When meeting new friends, you may wonder when the right time is to tell them about your diabetes or if you even have to.
Whom you tell, and when, is up to you. You may worry that people will start treating you differently, not understand what it means or that there’s no need for them to know. You may also not feel comfortable having new people in your life see you test your blood glucose or take insulin. If you need time to feel more comfortable around a person, take it. As you get to know someone better, think again about the pros and cons of sharing your condition. If it feels like there’d be more pros, it may be the right time to tell them.
When you’re ready to share, here are a few tips to start the conversation:
- Pick a familiar place. Maybe it’s your place, or your favourite café. Talking about something personal can feel easier in an environment that feels comfortable and familiar.
- Help them understand. Explain what diabetes is and what it means for you. Answer any questions they may have. If they need time to take it in, tell them more the next few times you get together.
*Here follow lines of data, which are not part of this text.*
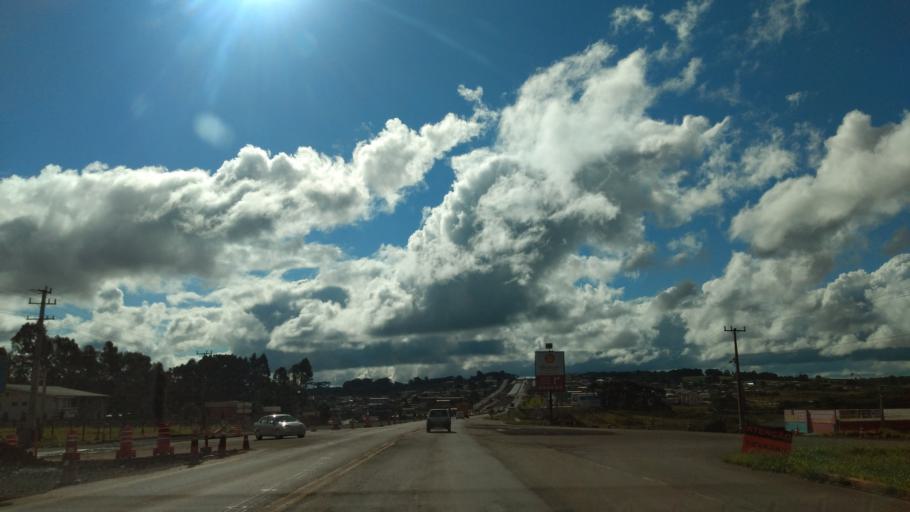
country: BR
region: Parana
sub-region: Guarapuava
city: Guarapuava
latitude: -25.3573
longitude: -51.4825
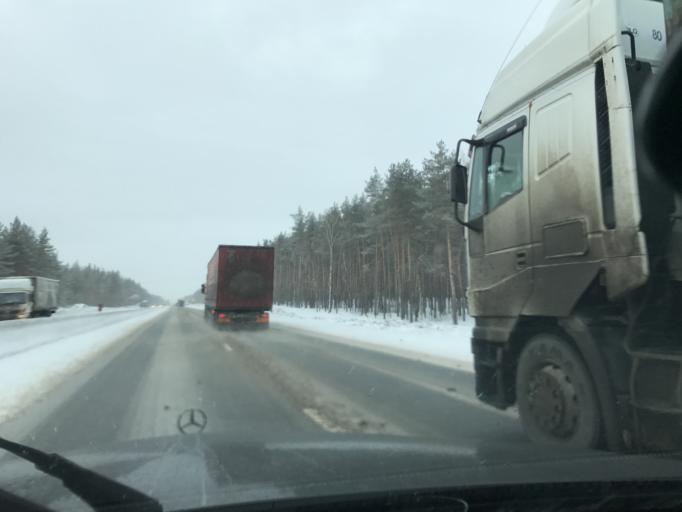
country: RU
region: Nizjnij Novgorod
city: Pyra
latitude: 56.2952
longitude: 43.3982
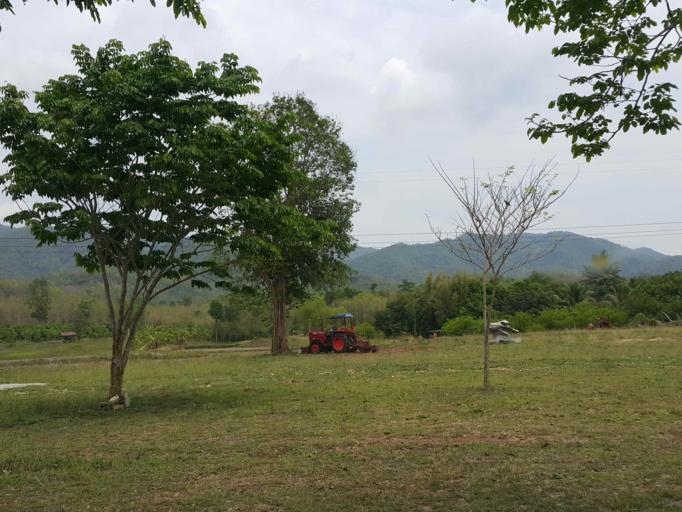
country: TH
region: Lampang
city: Thoen
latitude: 17.7347
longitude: 99.2337
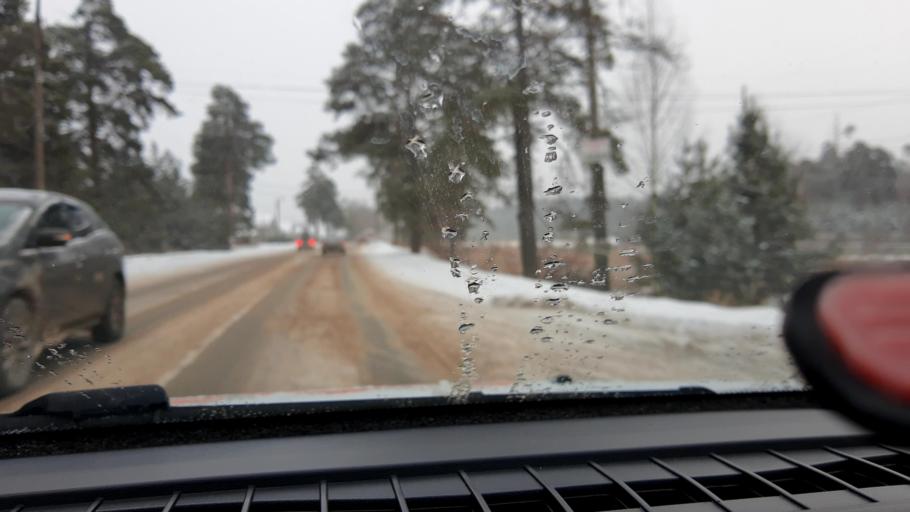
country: RU
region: Nizjnij Novgorod
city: Bor
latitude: 56.3292
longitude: 44.1240
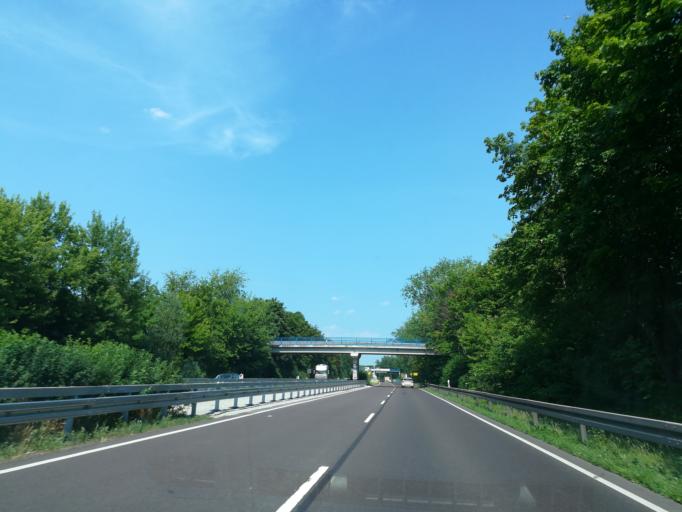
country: DE
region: Saxony-Anhalt
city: Diesdorf
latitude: 52.0803
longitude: 11.5857
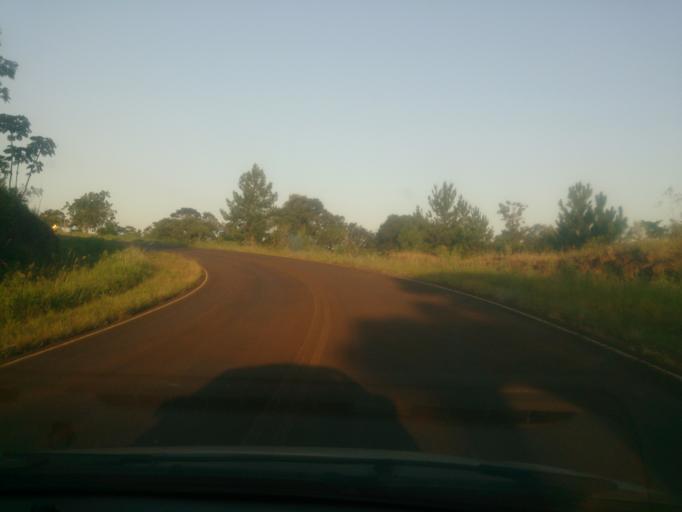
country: AR
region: Misiones
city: Panambi
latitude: -27.6642
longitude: -54.9127
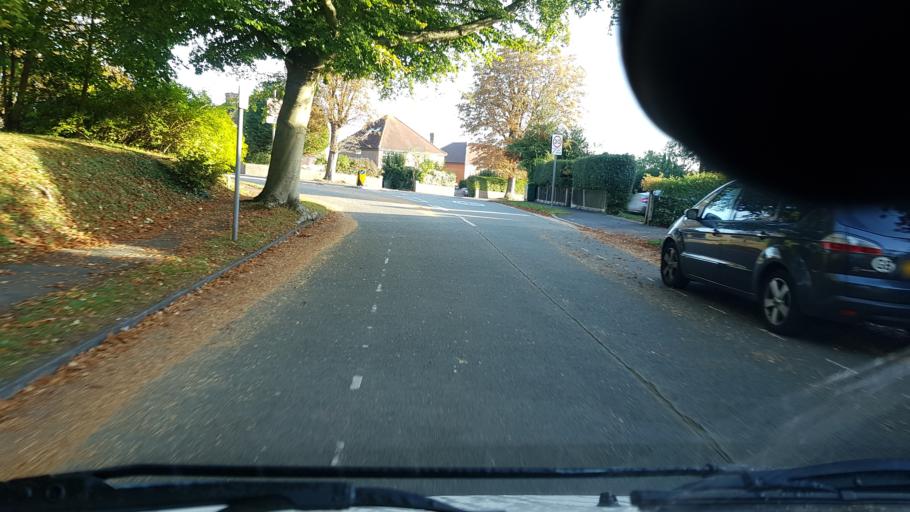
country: GB
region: England
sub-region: Surrey
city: Guildford
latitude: 51.2333
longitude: -0.5894
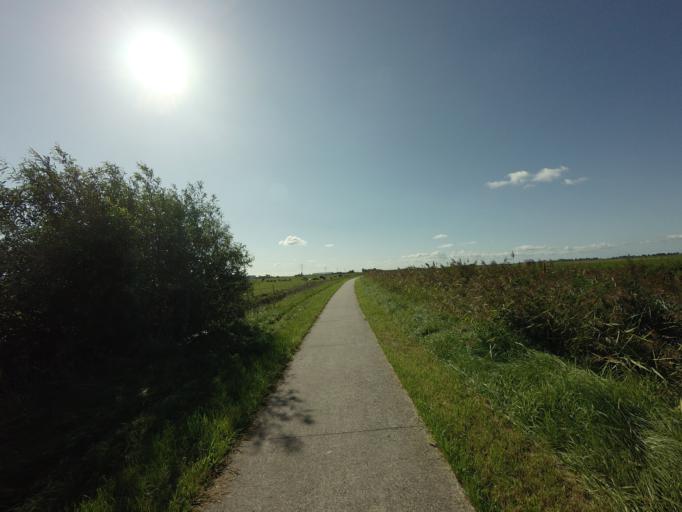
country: NL
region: Friesland
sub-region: Gemeente Boarnsterhim
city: Reduzum
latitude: 53.1446
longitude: 5.7644
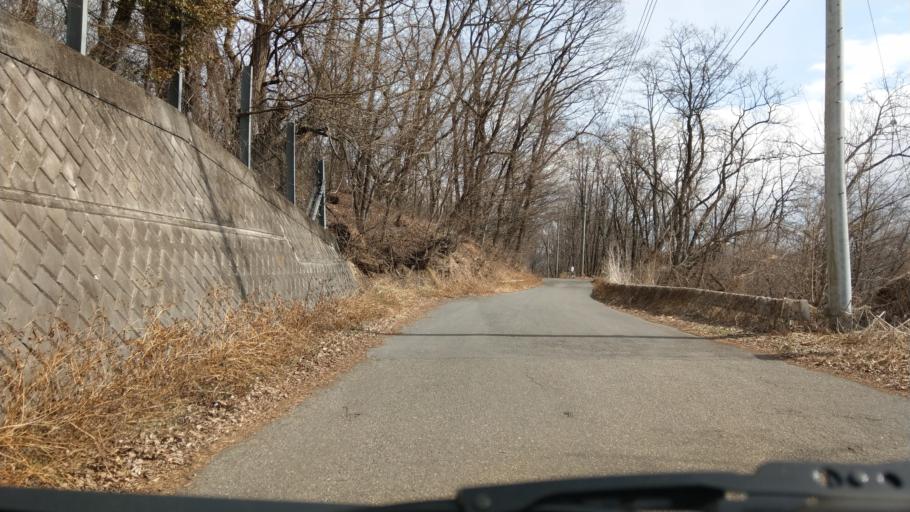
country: JP
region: Nagano
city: Komoro
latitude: 36.2862
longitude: 138.4086
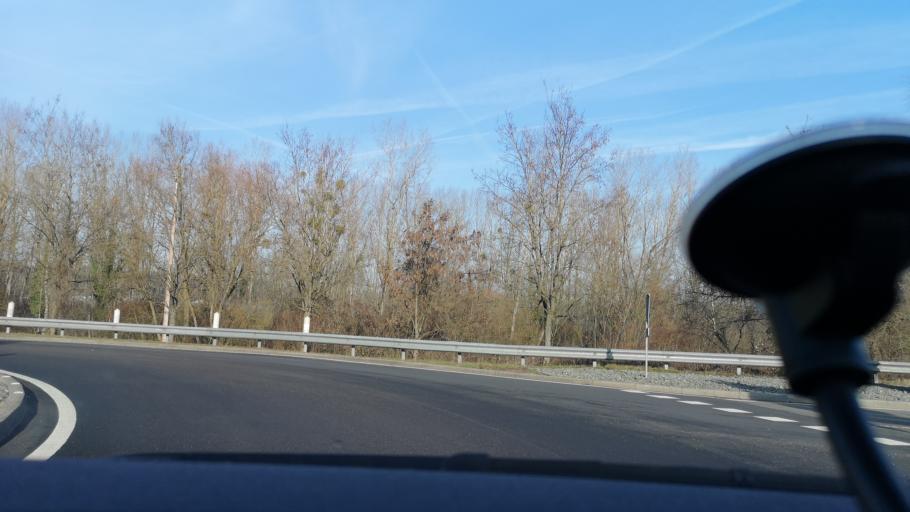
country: FR
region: Franche-Comte
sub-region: Departement du Doubs
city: Arbouans
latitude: 47.4847
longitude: 6.7988
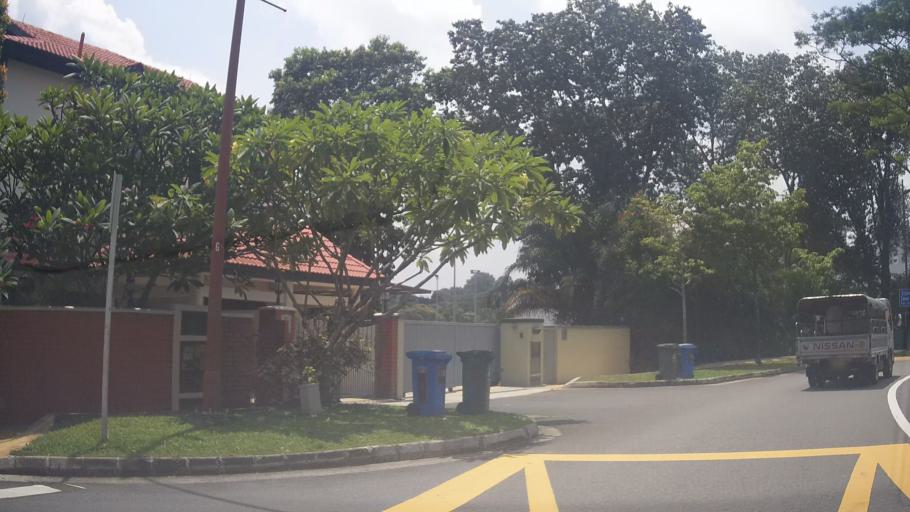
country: SG
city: Singapore
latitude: 1.3150
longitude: 103.7846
- Keep it simple. Use simple terms and try not to focus on the potential complications of diabetes, as this can be scary to someone who’s unfamiliar with it.
- Tell them how they can support you. Having a strong support network is one of the best things you can do to manage your diabetes. If your friends, including the new ones, know when you may need help with your diabetes (e.g., when you experience low blood glucose) and what to do, they can help you if they’re around when it happens. They can also help you deal with the everyday challenges you may face.
When your friends know that you have diabetes, they can better understand the decisions you sometimes have to make (like what to eat) and if you’re not feeling up to doing something one night (like if you’re feeling tired). If you decide to share, you may find that it makes your friendship even stronger.